As a March 2023 report from the Chicago Council on Global Affairs and The Rockefeller Foundation says, “While these stark, evidence-based reminders of what is at stake can weigh us down with inertia…. it can also spark actions and mobilize resources and lead to embracing disruptive new thinking and solutions”.[2]

For starters, let us flip the imperative of needs.

  • Where are the people who are most at risk of hunger?
  • Who are they?
  • What do they need?

People living in the midst of war need war to end. That is imperative number one. Only specific people and governments can influence this. Let us encourage them to begin.

People living in conflict need help today, yes, but they also need the resilience of programming into sustainable options for tomorrow. A recent report from The Rockefeller Foundation encourages “localization” – funding that is given to local organizations for their decisions and management. Despite any reasonable ideas in this paper or stated or funded by any one of us outside a crisis area, the most workable solutions are those that will be based in the community, not in a capital.[3]

In families everywhere, the individuals most at risk are pregnant women, their infants and young children. Without adequate nutrition, the children will be stunted for life and an entire generation will be less productive than their better fed neighbors. Two studies this year, one by the Center for Development Research at the University of Bonn[4] and one by the International Food Policy Research Institute (IFPRI),[5] showed that the long-term impact of the last food price crisis in 2008-2011 was the significant stunting of children. There are two actions that could help alleviate stunting – more available social safety nets and more understanding of the critical importance of nutrition for pregnant and breastfeeding mothers.

Farmers with challenges of fast-moving changes in temperature need seeds to grow crops that are resilient and that are supported by science-based outcomes.

Communities and donors who support them need to anticipate future potentialities, according to the recent report from The Rockefeller Foundation, and invest in planning and prevention.

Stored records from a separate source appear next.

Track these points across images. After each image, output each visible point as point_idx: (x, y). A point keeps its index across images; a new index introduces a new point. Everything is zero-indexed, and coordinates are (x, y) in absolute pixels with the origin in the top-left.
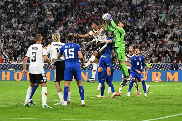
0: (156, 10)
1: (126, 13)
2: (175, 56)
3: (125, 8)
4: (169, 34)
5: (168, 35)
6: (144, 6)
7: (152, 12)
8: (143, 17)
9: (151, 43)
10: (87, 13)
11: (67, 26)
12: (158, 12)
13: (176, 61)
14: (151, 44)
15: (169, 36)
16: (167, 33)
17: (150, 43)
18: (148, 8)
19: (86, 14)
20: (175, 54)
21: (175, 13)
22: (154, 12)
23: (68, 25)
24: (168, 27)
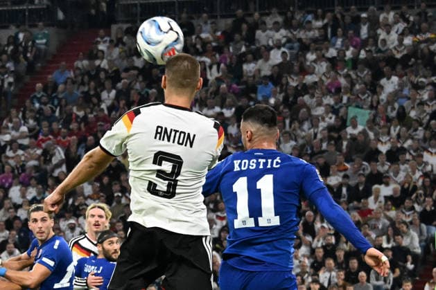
0: (336, 97)
1: (222, 108)
2: (410, 266)
3: (218, 88)
4: (387, 184)
5: (382, 187)
6: (290, 80)
7: (320, 104)
8: (287, 122)
9: (318, 218)
10: (75, 109)
11: (3, 160)
12: (341, 100)
13: (413, 284)
14: (318, 225)
15: (386, 191)
16: (380, 178)
17: (314, 221)
18: (305, 89)
19: (74, 116)
20: (410, 258)
21: (406, 103)
22: (329, 100)
23: (8, 158)
24: (381, 158)
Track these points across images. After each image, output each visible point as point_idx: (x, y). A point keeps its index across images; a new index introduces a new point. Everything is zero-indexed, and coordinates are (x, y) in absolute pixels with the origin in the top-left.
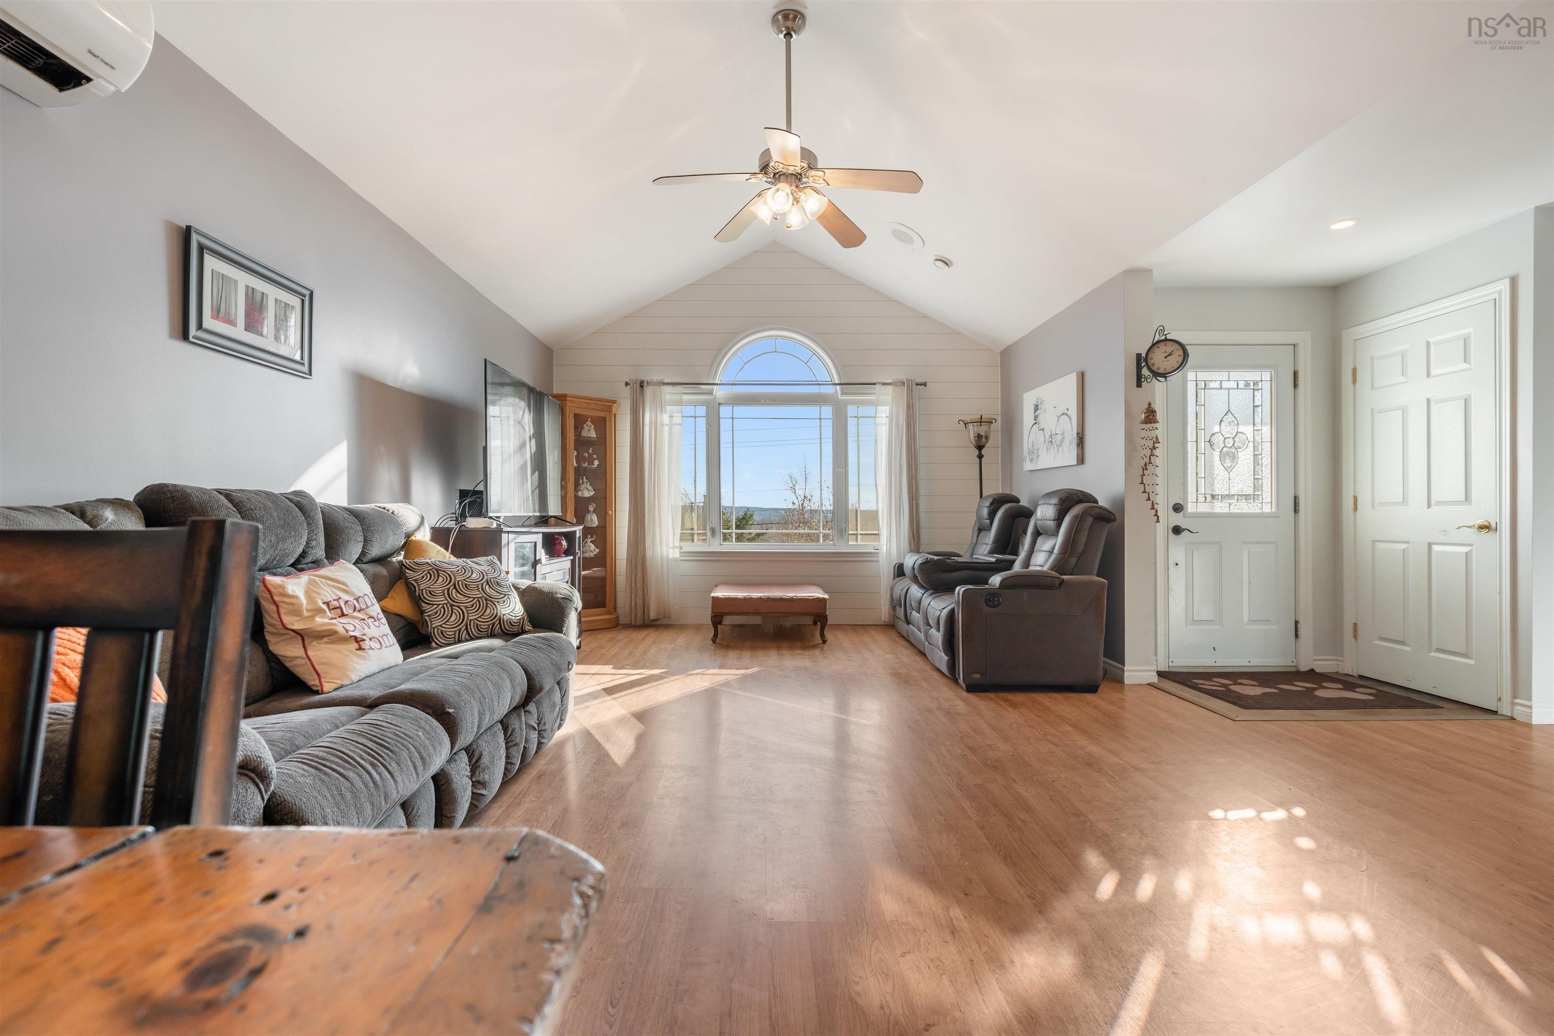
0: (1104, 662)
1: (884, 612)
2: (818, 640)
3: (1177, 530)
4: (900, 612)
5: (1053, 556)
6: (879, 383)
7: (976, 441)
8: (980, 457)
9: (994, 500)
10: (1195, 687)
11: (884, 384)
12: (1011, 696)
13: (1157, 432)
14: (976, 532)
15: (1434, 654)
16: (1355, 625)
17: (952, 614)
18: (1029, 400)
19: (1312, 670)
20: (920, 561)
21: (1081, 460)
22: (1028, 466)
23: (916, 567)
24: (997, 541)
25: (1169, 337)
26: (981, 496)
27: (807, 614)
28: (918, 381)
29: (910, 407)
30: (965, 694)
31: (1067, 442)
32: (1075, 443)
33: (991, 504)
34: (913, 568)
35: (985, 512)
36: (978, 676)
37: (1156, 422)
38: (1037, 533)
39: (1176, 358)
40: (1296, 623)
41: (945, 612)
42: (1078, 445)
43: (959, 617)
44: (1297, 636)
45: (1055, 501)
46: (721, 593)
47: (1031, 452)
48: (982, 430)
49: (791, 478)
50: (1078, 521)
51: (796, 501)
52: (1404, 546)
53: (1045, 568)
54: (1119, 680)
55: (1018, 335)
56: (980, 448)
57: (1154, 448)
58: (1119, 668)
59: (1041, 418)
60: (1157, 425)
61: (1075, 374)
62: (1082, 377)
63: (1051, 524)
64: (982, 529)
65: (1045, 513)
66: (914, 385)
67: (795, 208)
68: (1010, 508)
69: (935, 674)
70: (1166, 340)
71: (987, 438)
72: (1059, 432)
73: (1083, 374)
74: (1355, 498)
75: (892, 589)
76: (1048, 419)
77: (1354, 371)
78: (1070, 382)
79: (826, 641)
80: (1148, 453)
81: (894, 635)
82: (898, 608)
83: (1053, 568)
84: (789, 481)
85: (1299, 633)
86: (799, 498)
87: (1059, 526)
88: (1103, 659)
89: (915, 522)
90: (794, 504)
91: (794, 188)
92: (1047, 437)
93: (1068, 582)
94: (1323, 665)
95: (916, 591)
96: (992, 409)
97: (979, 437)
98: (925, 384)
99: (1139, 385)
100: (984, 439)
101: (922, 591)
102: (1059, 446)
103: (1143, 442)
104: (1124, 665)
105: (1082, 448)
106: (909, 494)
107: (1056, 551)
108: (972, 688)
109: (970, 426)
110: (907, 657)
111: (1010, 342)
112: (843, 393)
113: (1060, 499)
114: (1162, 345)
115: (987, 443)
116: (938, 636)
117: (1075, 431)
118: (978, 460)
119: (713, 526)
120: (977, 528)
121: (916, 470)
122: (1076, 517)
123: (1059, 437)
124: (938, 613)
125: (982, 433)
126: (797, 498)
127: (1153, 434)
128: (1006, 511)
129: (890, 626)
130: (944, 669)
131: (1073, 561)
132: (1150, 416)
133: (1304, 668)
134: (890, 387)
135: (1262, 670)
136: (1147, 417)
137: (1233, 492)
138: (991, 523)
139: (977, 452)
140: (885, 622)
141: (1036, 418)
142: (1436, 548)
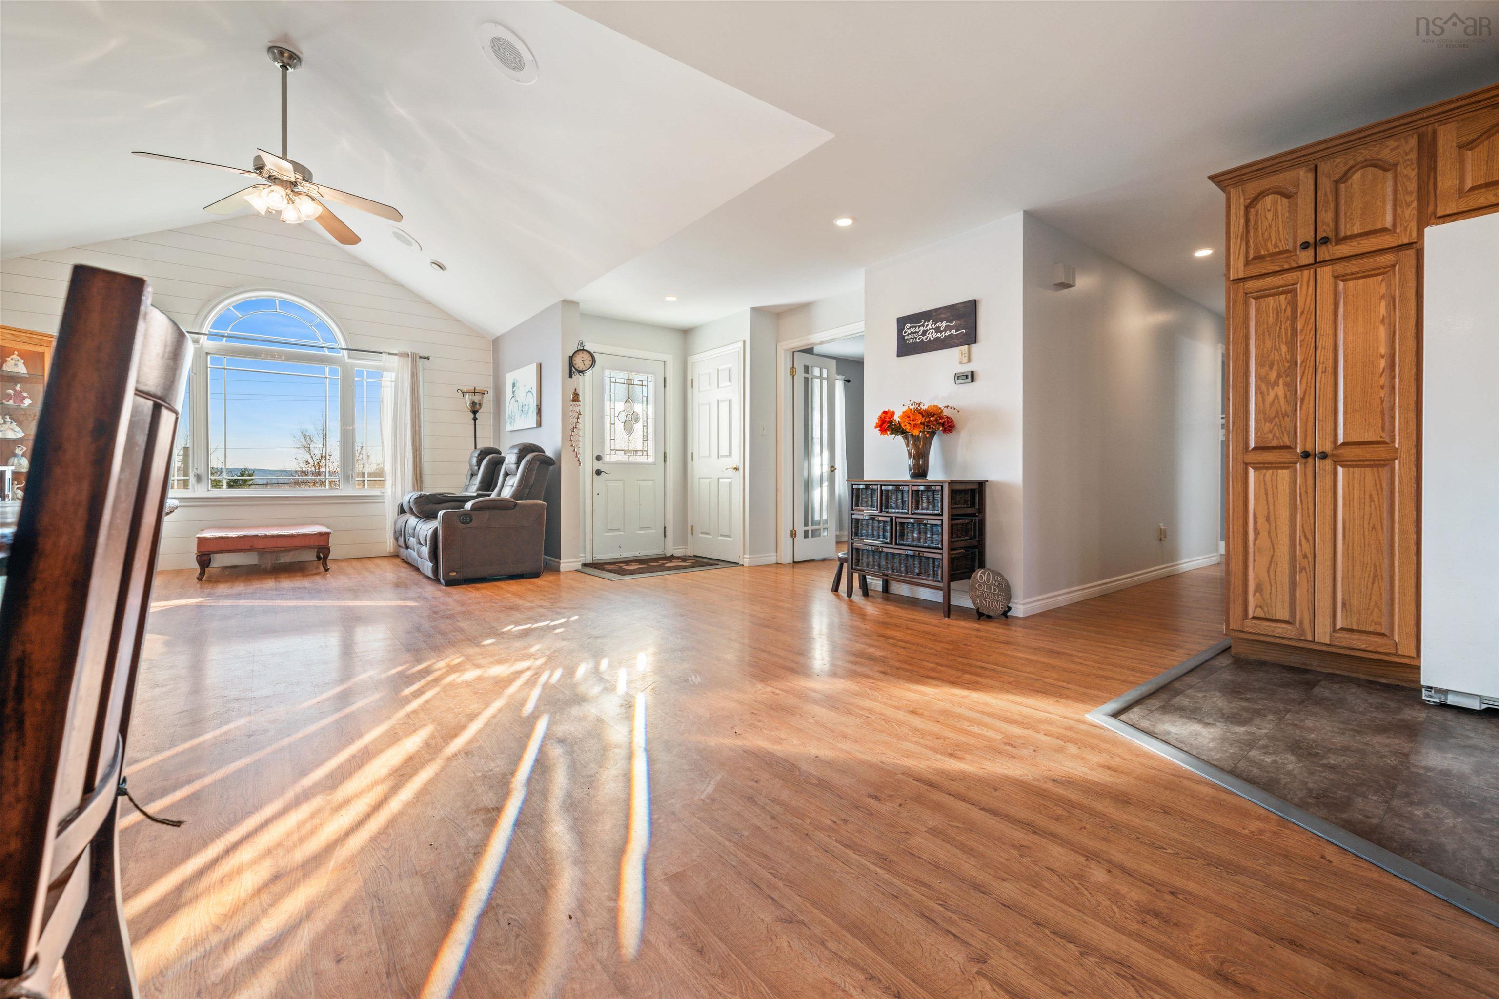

Donors cannot continue to use post-WWII conventional funding silos – this is for development; this is for emergencies. Nothing is for the “in-between”.

And institutions that were created in a different time should get careful review. Are they still fit for purpose? Are the funds spent in supporting their work still relevant and are they cost-effective in ending hunger and in building more productive agricultural outputs and rural communities?

And one day, maybe, the world will understand that if our mission is to end hunger, then we must partner with the person in each household who is most invested in ending hunger. More often than not, this is a woman. We must listen to women about what they need so that our investment and their labor and needs actually match.

Conclusion

In 1945, the world needed stability, clear boundaries, economic development, and peace.

In 2023, peace is still a prerequisite to prosperity and progress. But it is the need of individuals and of communities which must be recognized and for which our support for adequate nutrition must be applied. Governance, contributions, and collaboration must reflect this if we are to reverse the trend of increasing hunger.

This can be done, and we must start now.

 

[1] “Basic Texts of the Food and Agricultural Organization of the United Nations”, Food and Agricultural Organization of the United Nations.

[2] Chicago Council on Global Affairs and The Rockefeller Foundation, “Defining the Path to Zero Hunger in an Equitable World”, March 2023. 

[3] The Rockefeller Foundation, “Anticipate and Localize: Leveraging Humanitarian Funding To Create More Sustainable Food Systems”, April 2023. 

[4] International Food Policy Research Institute, “Food Inflation and Child Undernutrition in Low and Middle Income Countries”, November 2022. 

[5] Lukas Kornher, Awudu Abdulai, and Muhammed Usman, “The fortune of birth at the right time – The long-term effects of the 2008 food and economic crisis on child health”, Center for Development Research at the University of Bonn, 2022.